Cells have developed a set of tools to prevent DNA damage and quickly repair it when it occurs [07:08:00]. DNA is constantly exposed to external and internal factors that can cause it to break or become damaged [06:28:00]. Damage can include single- and double-stranded breaks, errors in the genetic code, or attached structures that impair DNA function [06:37:00].
Dr. Kordon's doctoral research revealed that the XRCC1 protein is delivered to the site of a single-strand break like a "tanker," parking a "set of tools" at full readiness to deliver molecules needed for repair [07:54:00].
The startup “intoDNA” develops and applies the “stright technological platform” [01:26:00]. Born out of research at Jagiellonian University, this platform addresses the previous lack of technology for detecting DNA damage directly at a low level [01:29:00]. Their technology allows for:
- Precise definition and counting of mechanical DNA damage [01:35:00].

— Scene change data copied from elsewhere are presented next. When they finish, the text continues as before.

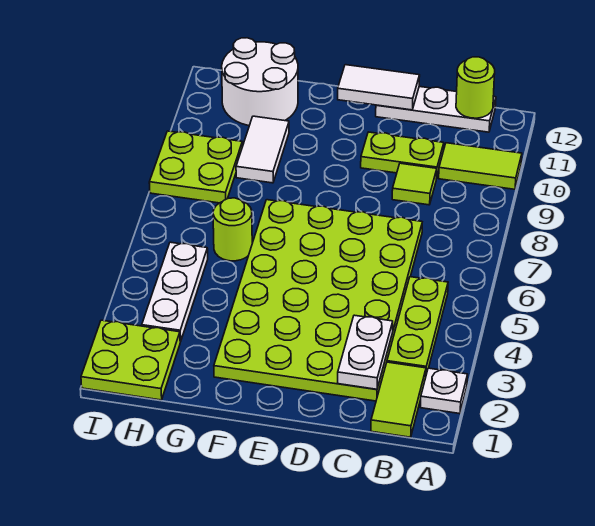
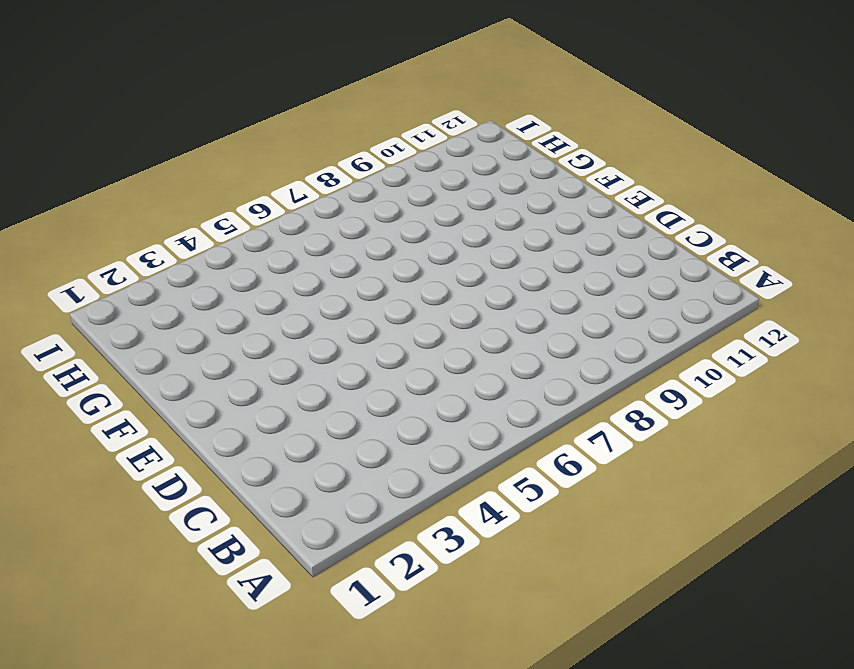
none -> white 1x1 plate [421,368,468,414]
none -> lime 1x2 tile [439,143,522,189]
none -> lime 1x2 tile [371,362,426,437]

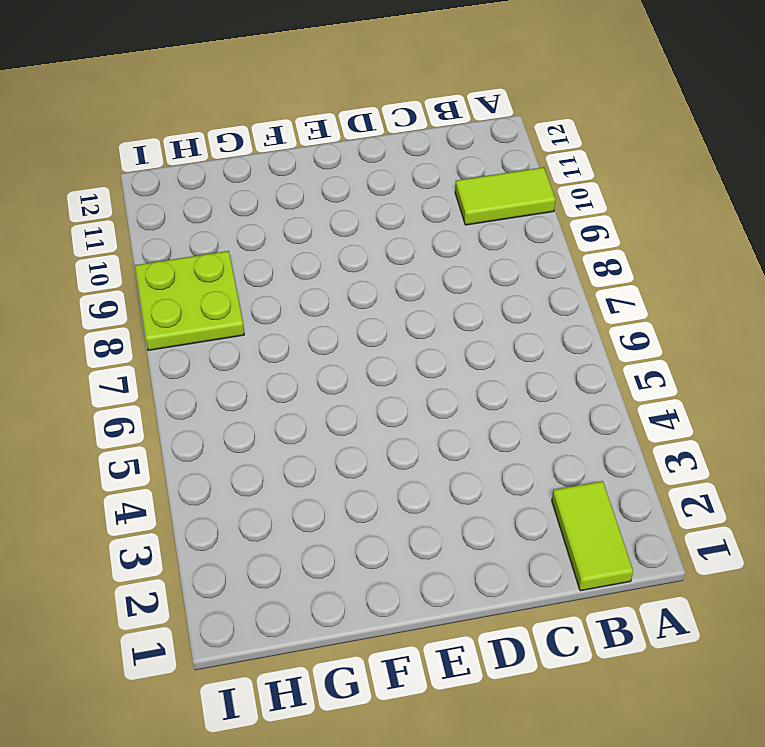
none -> white 1x1 plate [421,368,468,414]
none -> lime 1x3 plate [387,277,448,374]
none -> white 1x3 plate [376,87,496,132]

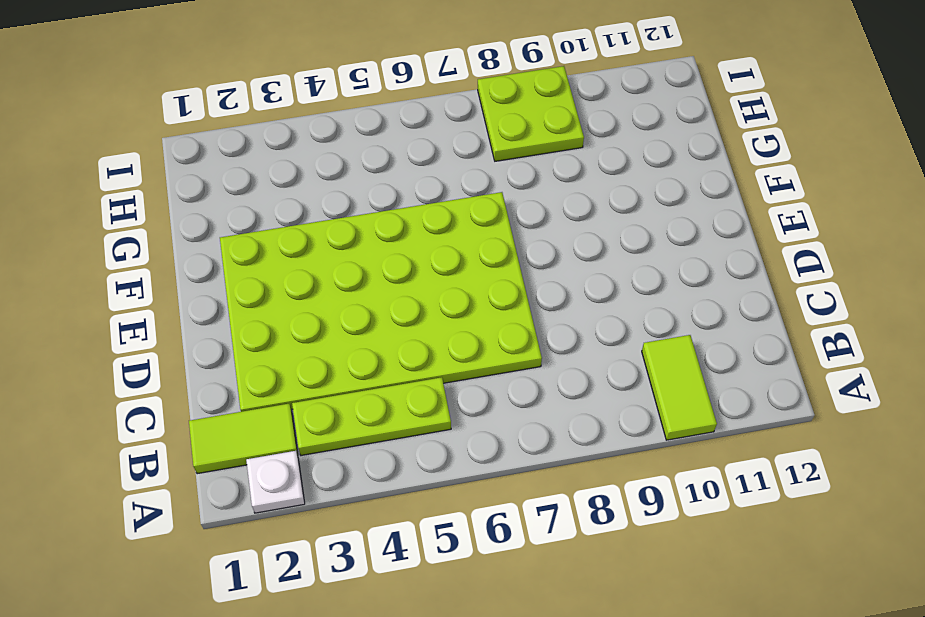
none -> white 1x3 plate [376,87,496,132]
none -> lime 1x1 tile [392,163,437,205]
none -> lime 1x2 plate [361,132,444,176]

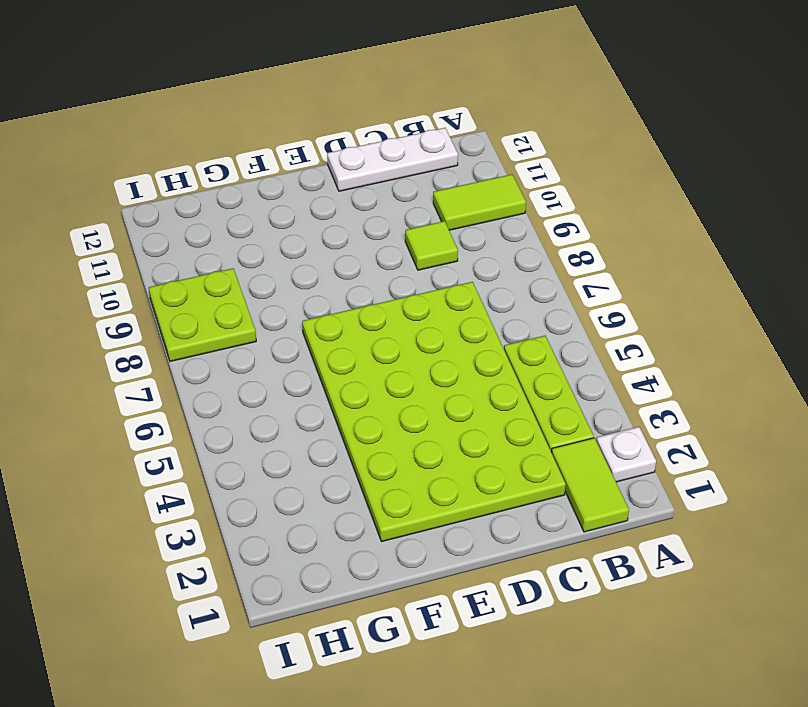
none -> lime 1x2 plate [361,132,444,176]
none -> lime 1x1 round brick [213,198,252,261]
none -> white 1x2 tile [236,116,289,183]

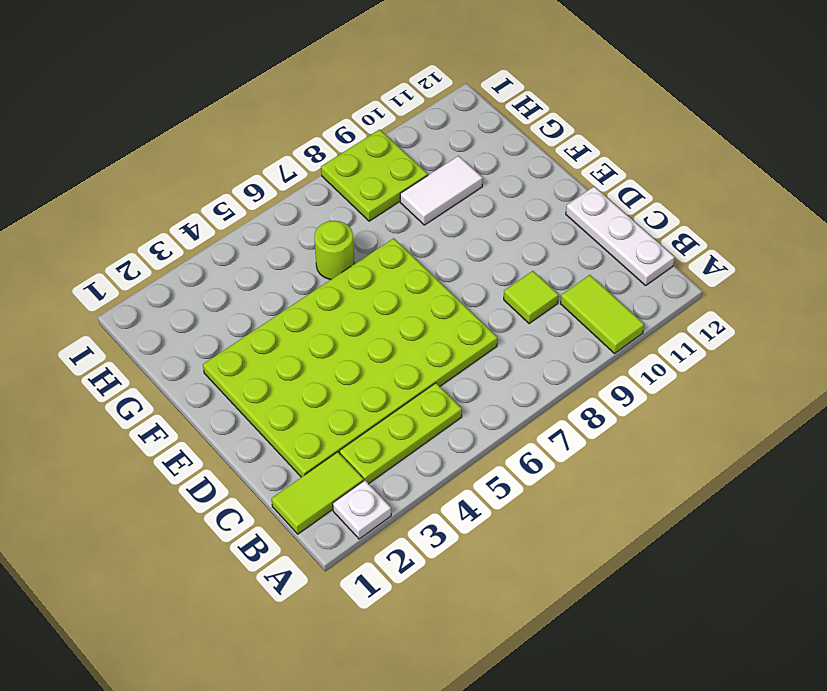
none -> lime 1x2 plate [361,132,444,176]
none -> white 2x2 round brick [222,38,298,126]
none -> lime 2x2 plate [81,320,180,400]

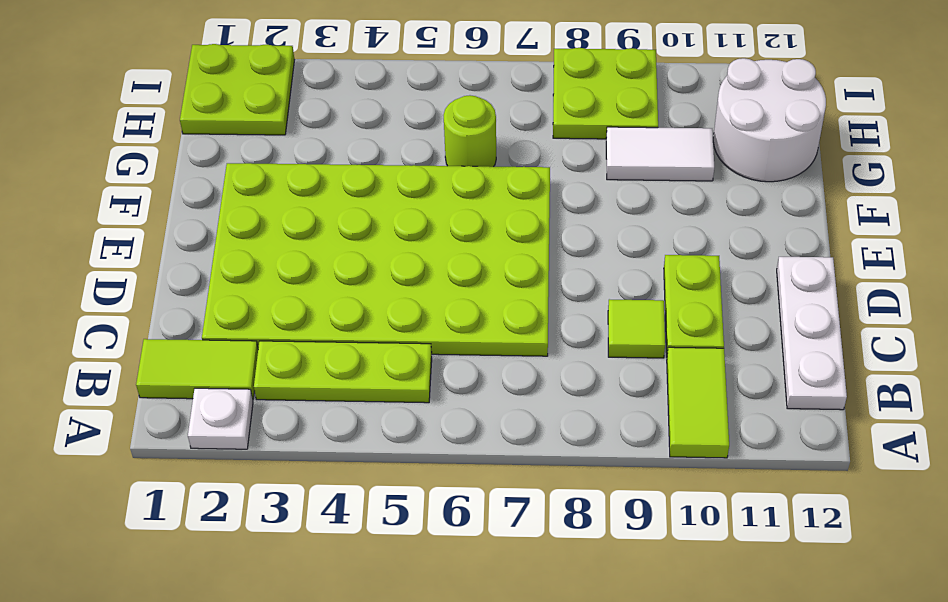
none -> white 1x3 plate [142,242,208,342]
none -> lime 1x1 round brick [456,57,495,118]
none -> white 1x2 plate [338,315,393,389]

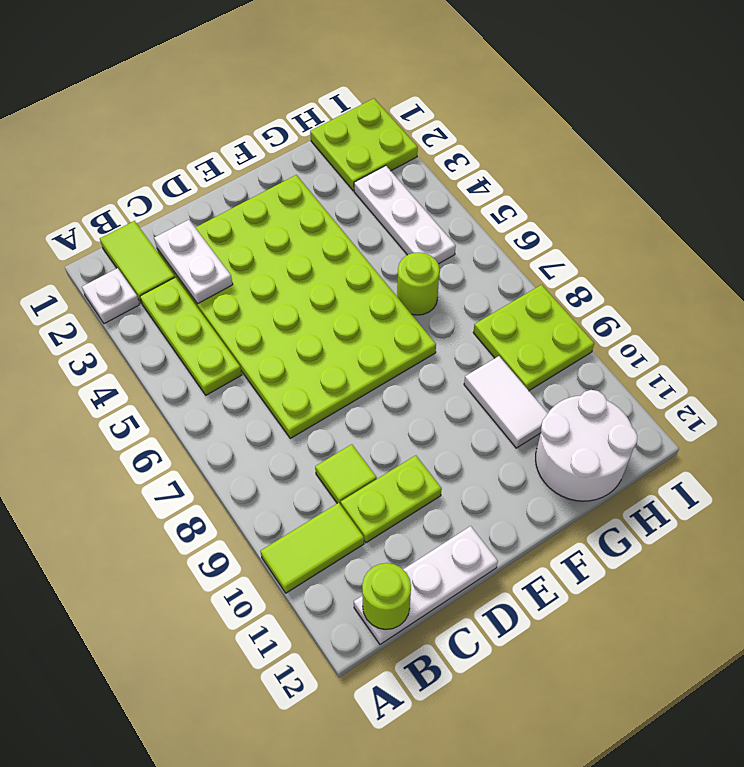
none -> white 1x2 tile [338,65,420,110]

- Localization of damages and determining their quantity [01:15:00].
- Assessing if a patient will respond to a specific type of targeted therapy or if treatment needs to be adjusted [01:42:00].

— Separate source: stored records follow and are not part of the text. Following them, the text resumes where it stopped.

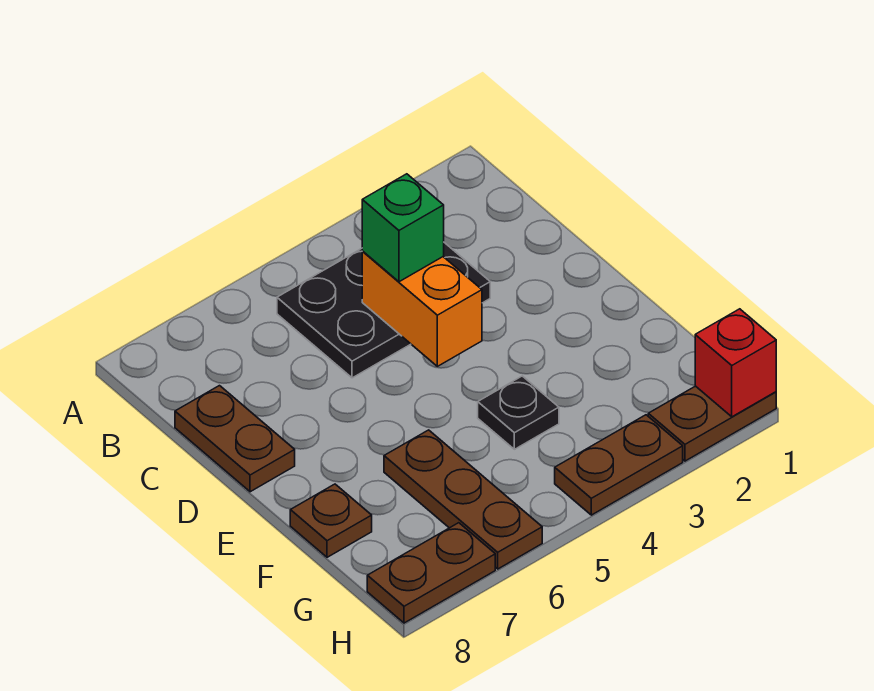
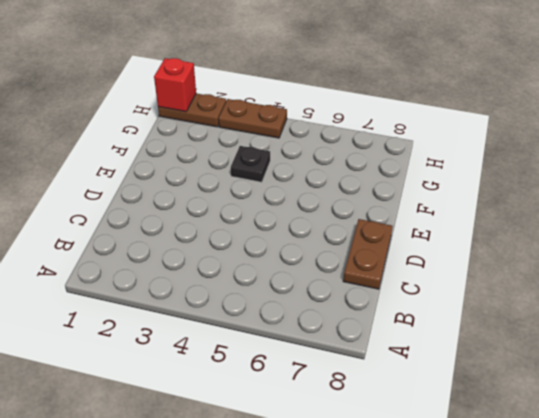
none -> black 2x3 plate [277,243,490,378]
none -> brown 1x3 plate [384,430,542,569]

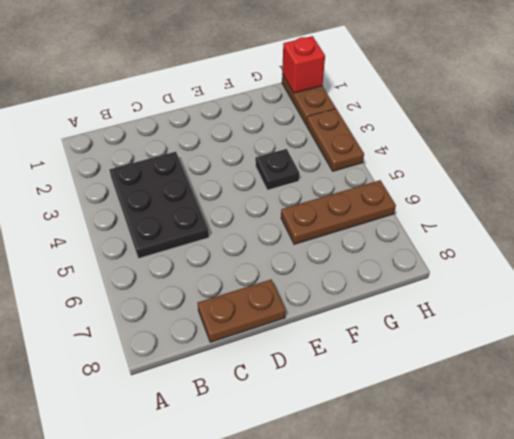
none -> brown 1x1 plate [290,484,372,557]
none -> brown 1x2 plate [367,523,495,623]

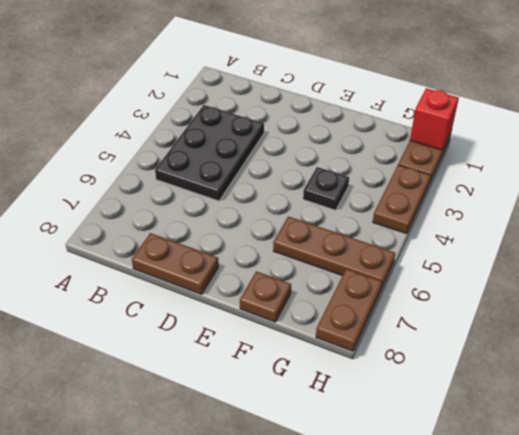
none -> orange 1x2 brick [362,251,482,366]
none -> green 1x1 brick [362,174,444,282]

IntoDNA’s primary goal is not to develop therapies directly but to assist companies and laboratories worldwide in developing new generation targeted therapies [01:11:00]. Their focus is mainly on oncology, but also extends to neurodegenerative diseases (e.g., Huntington’s disease) and other areas where DNA damage or stability is crucial [01:31:00].
The Future of Medicine and Humanity
The ability to modify human DNA opens up possibilities for the future of medicine and humanity:
Personalized Medicine
The speaker believes the “only right direction” for oncological therapies is personalized medicine [02:06:00]. This involves:
- Very accurate diagnostics of the patient [02:11:00].
- Characterization of a specific tumor, including genetic and functional testing [02:16:00].
- Tailoring therapy to the needs of a specific individual patient [02:41:00].
- Genome editing therapies could be one solution within this personalized approach [02:51:00].
Curing Cancer
While a single “cure for cancer” does not exist due to the unique nature of each tumor [01:56:00], there is strong belief that cancer will cease to be a fatal disease in many cases through advanced personalized therapies [01:23:00].
Extending Lifespan
There is a strong possibility that through modifications of DNA, humans may eventually exceed the age of 100 [02:04:00] [02:06:00]. Historically, continuous improvements in quality of life and treatment effectiveness have led to a steady increase in average human survival rates [02:14:00]. While DNA largely determines species lifespan, individual predisposition to diseases is also written in the genome [09:14:00] [09:27:00]. The stability of DNA strands and the effectiveness of repair mechanisms decrease with age, but lifestyle choices can mitigate this [09:56:00].